Given the hospital's lower costs and better outcomes, CHI asked Appleget to teach his new colleagues at three other CHI hospitals in the state about techniques to control costs and boost care quality in cardiac catheterization. “I am responsible for four different campuses, and the cost is different at each campus,” Appleget said. So was the quality—at least at the two CHI hospitals in Nebraska that voluntarily reported their 2011 readmissions data on the CMS' Hospital Compare website.
What Appleget found was the same thing Modern Healthcare documented in its recent analysis of hospital data on percutaneous cardiac procedures in a dozen U.S. healthcare markets: Different hospitals provide differing levels of quality of care, and at widely varying costs, for even routine procedures such as angioplasty and insertion of cardiac stents. (Oct. 28, p. 18)
CHI's 260-bed general acute-care hospital in Lincoln, St. Elizabeth Regional Medical Center, for instance, was seeing 13.3% of its patients with angioplasties and other percutaneous coronary interventions (PCIs) return to the hospital within 30 days in 2011, according to a risk-adjusted analysis. The comparable rate at 52-bed Nebraska Heart Institute and Heart Hospital—Appleget's facility—was 9.1%, making it one of a dozen hospitals nationally that were officially cited as being better than the national average of 11.7%.

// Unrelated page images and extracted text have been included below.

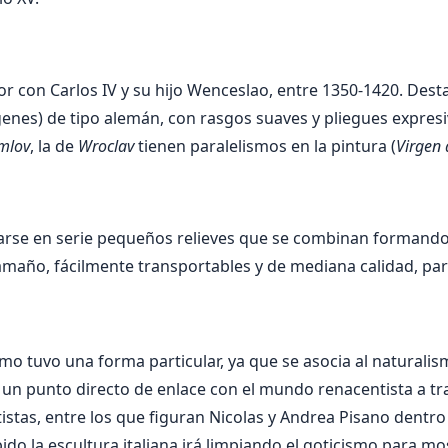
r con Carlos IV y su hijo Wenceslao, entre 1350-1420. Dest
genes) de tipo alemán, con rasgos suaves y pliegues expresi
mlov
, la de
Wroclav
tienen paralelismos en la pintura (
Virgen
arse en serie pequeños relieves que se combinan formando
amaño, fácilmente transportables y de mediana calidad, par
ismo tuvo una forma particular, ya que se asocia al naturalis
n punto directo de enlace con el mundo renacentista a tra
istas, entre los que figuran Nicolas y Andrea Pisano dentro
ido la escultura italiana irá limpiando el goticismo para mos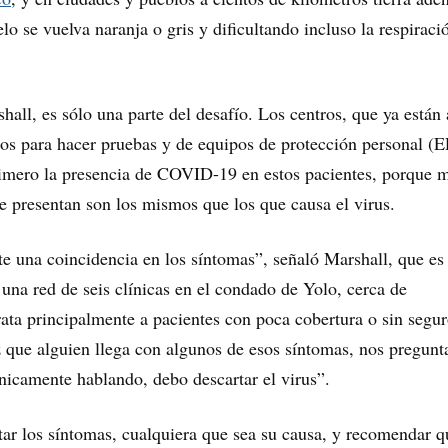
lo se vuelva naranja o gris y dificultando incluso la respiraci
hall, es sólo una parte del desafío. Los centros, que ya están 
ros para hacer pruebas y de equipos de protección personal (E
rimero la presencia de COVID-19 en estos pacientes, porque 
e presentan son los mismos que los que causa el virus.
te una coincidencia en los síntomas”, señaló Marshall, que e
a red de seis clínicas en el condado de Yolo, cerca de
ata principalmente a pacientes con poca cobertura o sin segu
 que alguien llega con algunos de esos síntomas, nos pregun
icamente hablando, debo descartar el virus”.
atar los síntomas, cualquiera que sea su causa, y recomendar q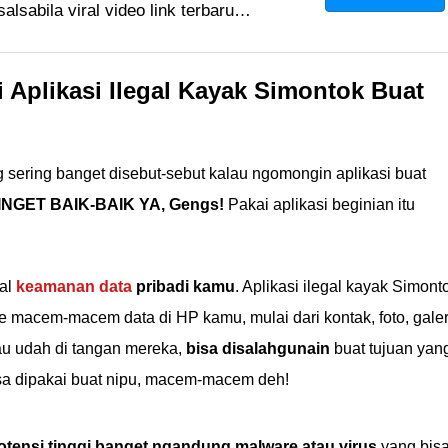
lsabila viral video link terbaru
a terbukti tidak aman ditonton.
di sini!
i Aplikasi Ilegal Kayak Simontok Buat
 sering banget disebut-sebut kalau ngomongin aplikasi buat
INGET BAIK-BAIK YA, Gengs!
Pakai aplikasi beginian itu
oal
keamanan data
pribadi kamu
. Aplikasi ilegal kayak Simont
ke macem-macem data di HP kamu, mulai dari kontak, foto, galer
lau udah di tangan mereka,
bisa disalahgunain
buat tujuan yan
bisa dipakai buat nipu, macem-macem deh!
otensi tinggi banget ngandung malware atau virus
yang bis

The Modern Healthcare analysis of financial statistics provided by the American Hospital Directory says the specialty hospital spent an average of $7,900 to provide an inpatient PCI procedure in 2011, less than half of the $16,300 it cost St. Elizabeth for the same procedures.
Dr. Deepak Gangahar, a co-founder of the hospital and its president, said it was clear from the start that CHI officials were interested in more than making the heart hospital a regional center for the system's cardiac care. It wanted to spread its knowledge across CHI's other hospitals.